### Recorded information
########################################
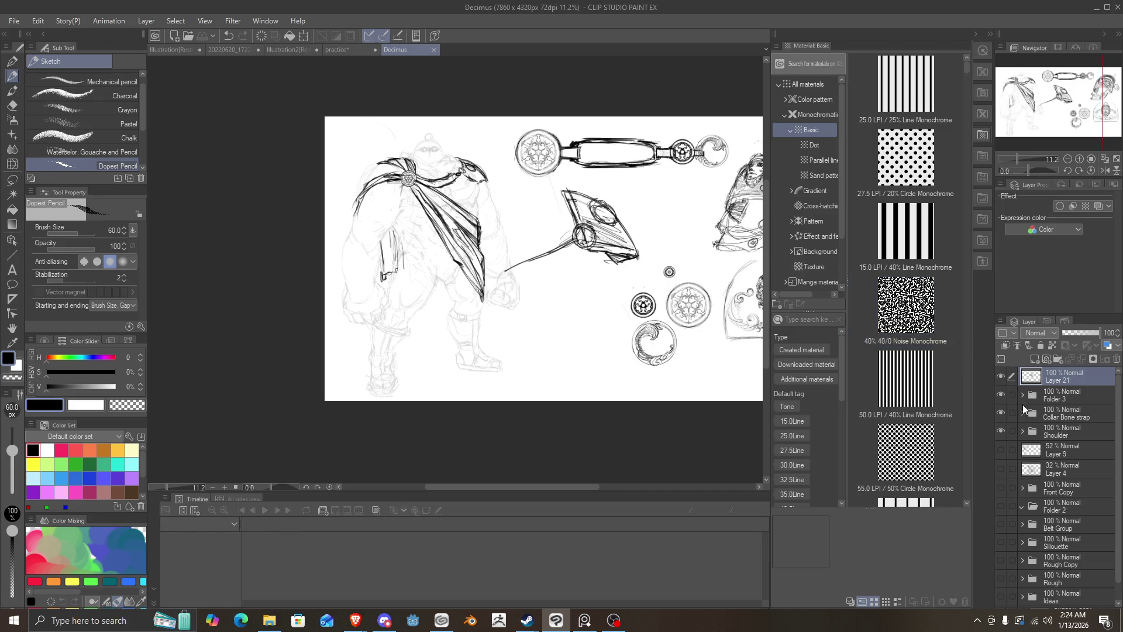
left_click(1002, 374)
left_click(1003, 378)
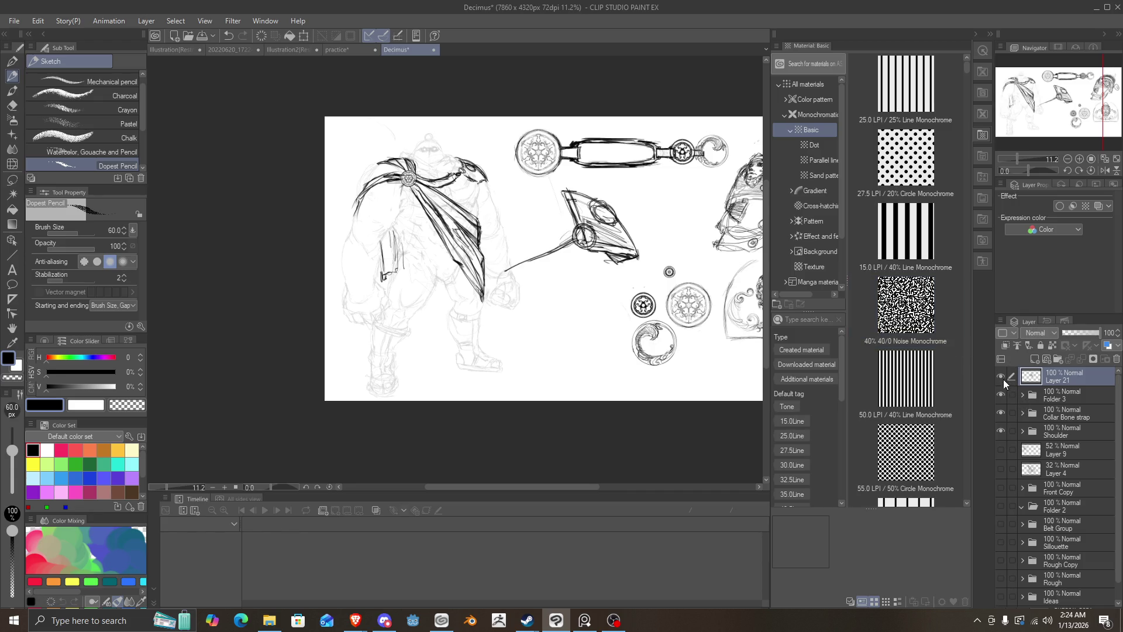
left_click(1007, 432)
########################################
### What is needed
Would you copy out every line of the data above exactly, minus the pictures?

### Output of the task
left_click(1002, 374)
left_click(1003, 378)
left_click(1007, 432)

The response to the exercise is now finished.